Heinz plans to ramp up production at Ohio plant
H.J. Heinz Co. plans to invest $28 million in an Ohio frozen-food plant and hire 249 workers there as it shifts production from three North American plants it is closing as part of a cost-cutting initiative.
Pittsburgh-based global food giant Heinz said its plant in Massillon, Ohio — which is about 25 miles south of Akron — will become a “Frozen Food Center of Excellence.”
The news follows last week's disclosure by Heinz that it will close plants in South Carolina, Idaho and Canada during the next six to eight months and lay off 1,350 workers. The company, which was taken private in a $28 billion deal in June, had laid off 600 office workers in North America, including 350 people in Pittsburgh.
In the plant closing announcement, Heinz said it would add 470 employees across five factories in Ohio, Iowa, California and Canada, and improve capacity at those plants to accept work from the three shuttered factories.
Heinz spokesman Michael Mullen said the Massillon plant employs about 400 people.
“Heinz is committed to Ohio and excited for the growth that will come to Massillon as part of this significant investment,” he said in a written statement.
State and local officials in Ohio offered Heinz tax credits and other incentives to expand. Mullen declined to comment on the incentives.
Connie Wehrkamp, a spokeswoman for Ohio Gov. John Kasich, said she couldn't discuss tax breaks for Heinz because they have not been formally approved.
Heinz has three plants in Ohio, including the one in Massillon, none of which will be closed as part of the company's consolidation, Wehrkamp said.
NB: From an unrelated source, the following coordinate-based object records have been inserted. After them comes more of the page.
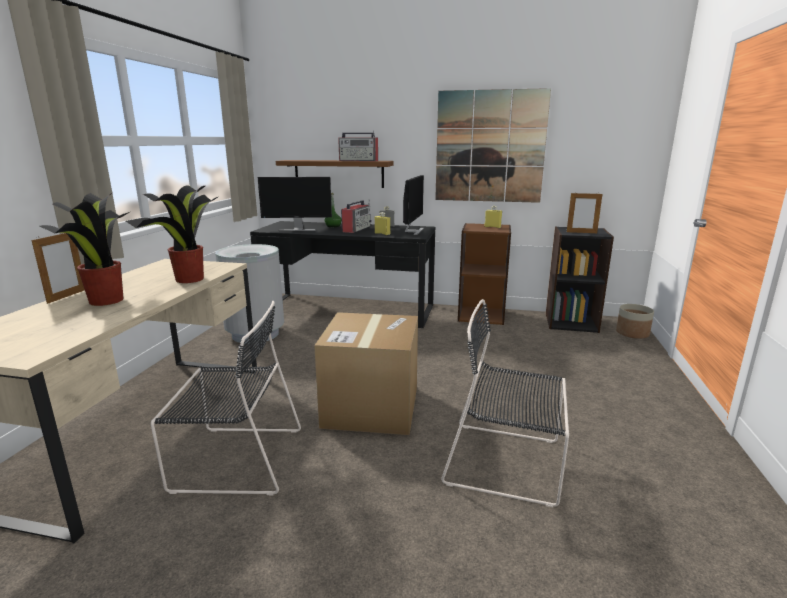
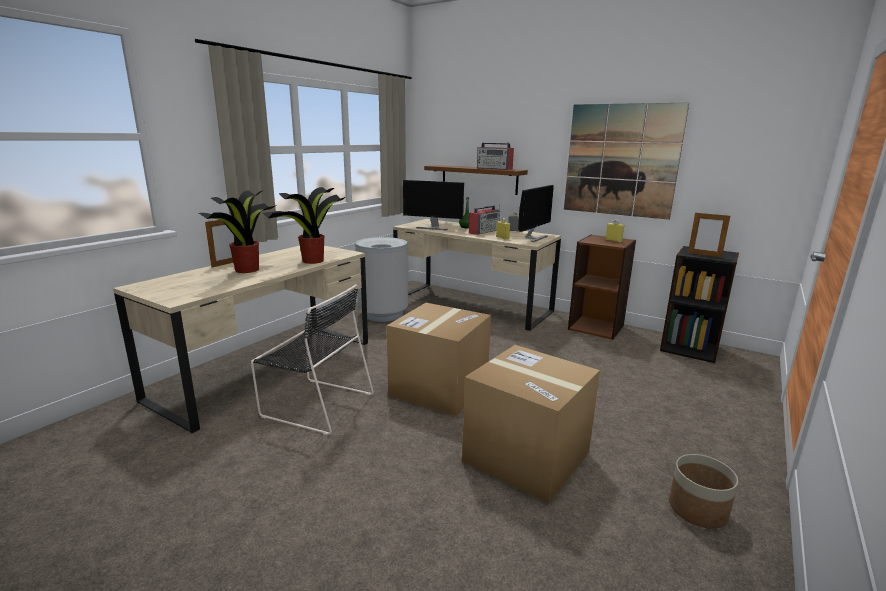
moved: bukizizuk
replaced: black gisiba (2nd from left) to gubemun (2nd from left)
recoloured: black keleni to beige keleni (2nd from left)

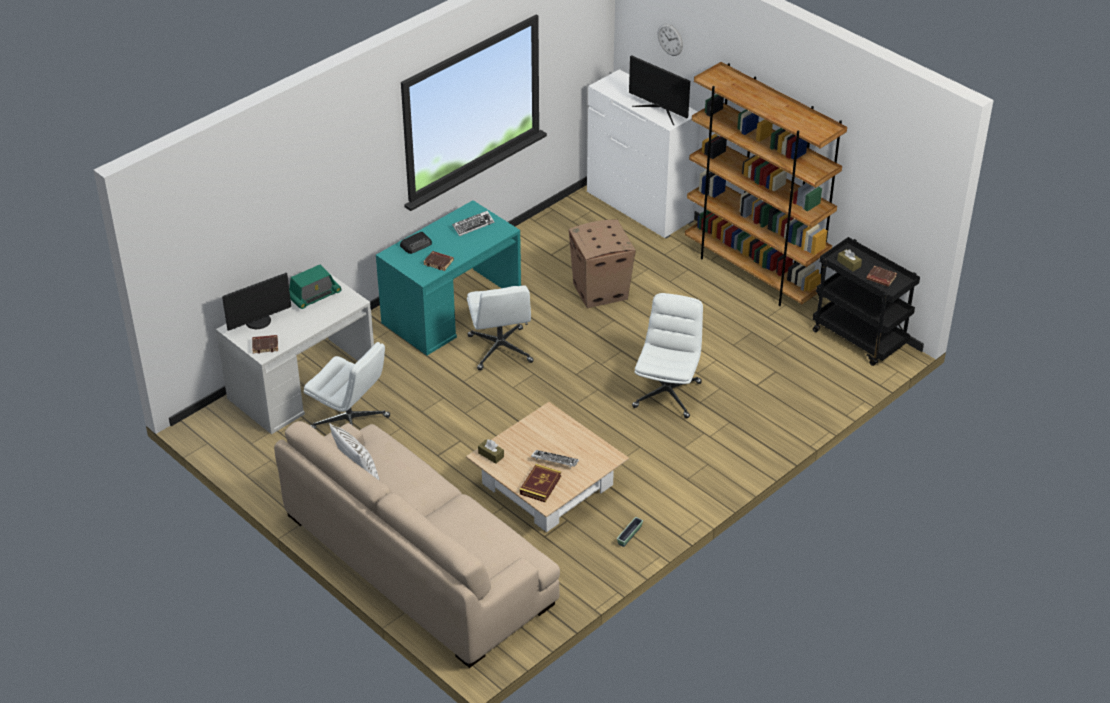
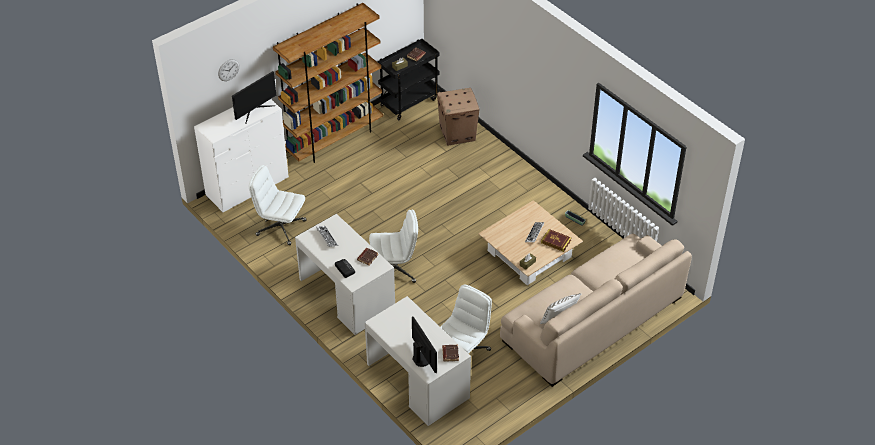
removed: dugalu (1st from left)
moved: gubemun; white moveton (3rd from left in the first image) to white moveton (1st from left)
recoloured: turquoise keleni to white keleni (1st from left)

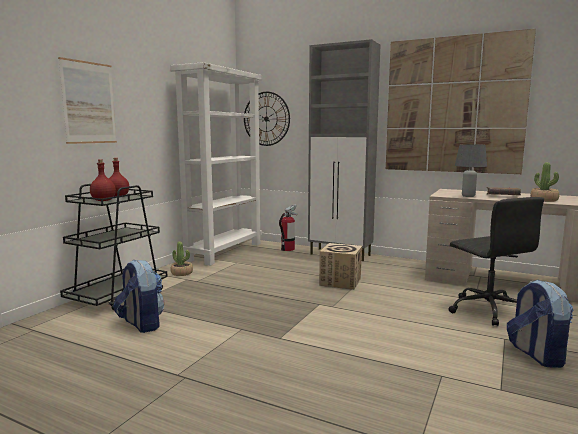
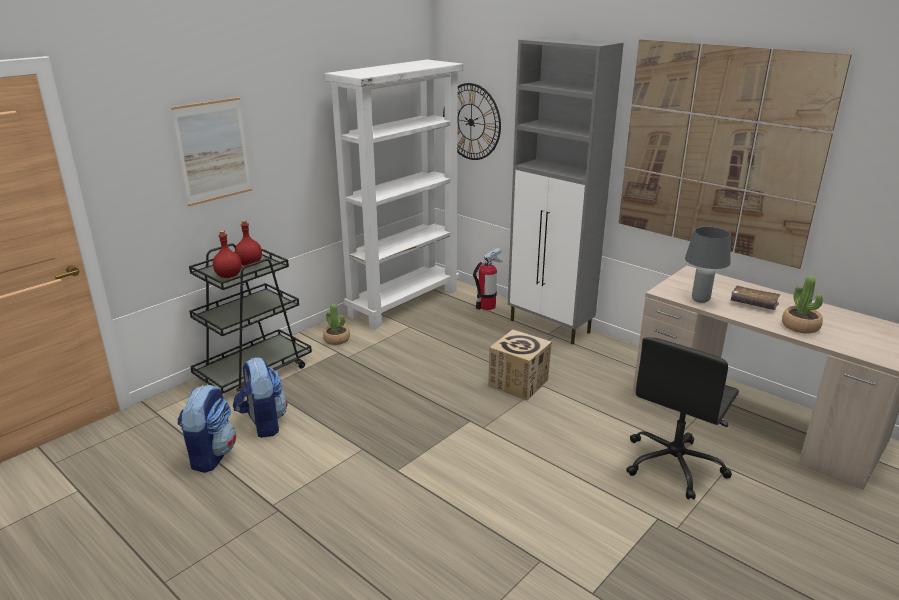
moved: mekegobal (2nd from left in the first image) to mekegobal (1st from left)
turned: black moveton 45 degrees clockwise

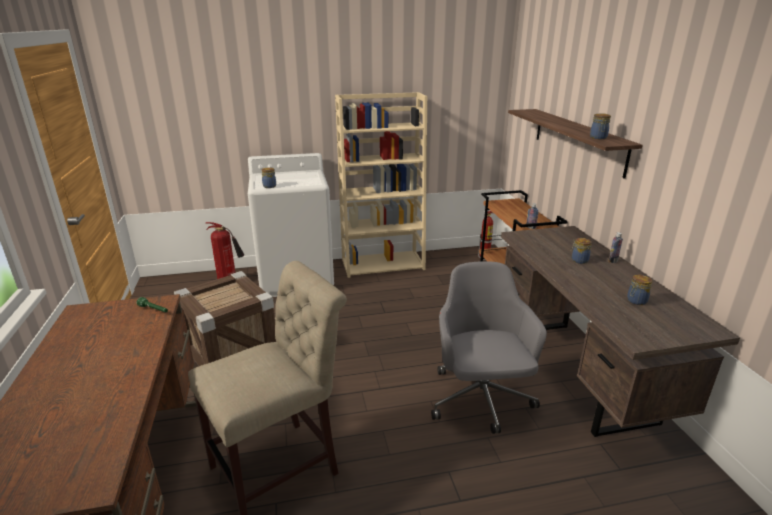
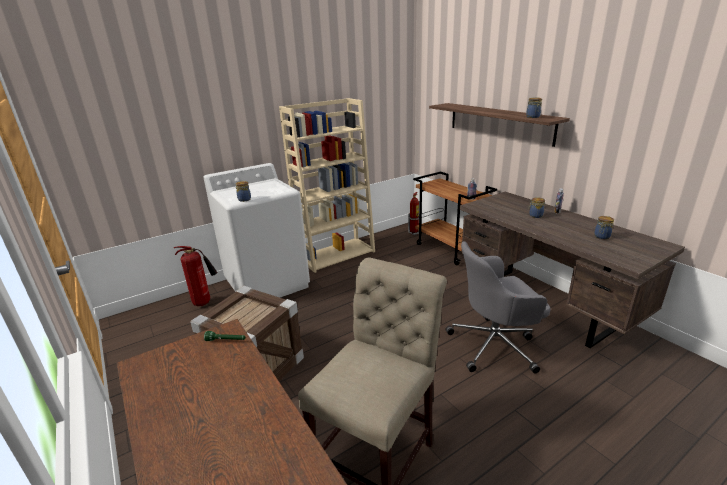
turned: grey moveton 75 degrees counterclockwise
Heinz does not have any plants in Western Pennsylvania.
Heinz plans to add 25 jobs at a plant in Fremont, which is the company's largest ketchup factory and is about 40 miles east of Toledo, Mullen said.
Mullen declined to comment on whether there were plans for the company's plant in Mason, near Cincinnati, which produces condiments.
Heinz was acquired by Warren Buffett's Berkshire Hathaway and 3G Capital, an investment firm run by Brazilian billionaires known for aggressively cutting costs at companies it buys.
Expense reductions were expected in the wake of the buyout because the investors nearly tripled Heinz's debt from about $5 billion to about $14 billion.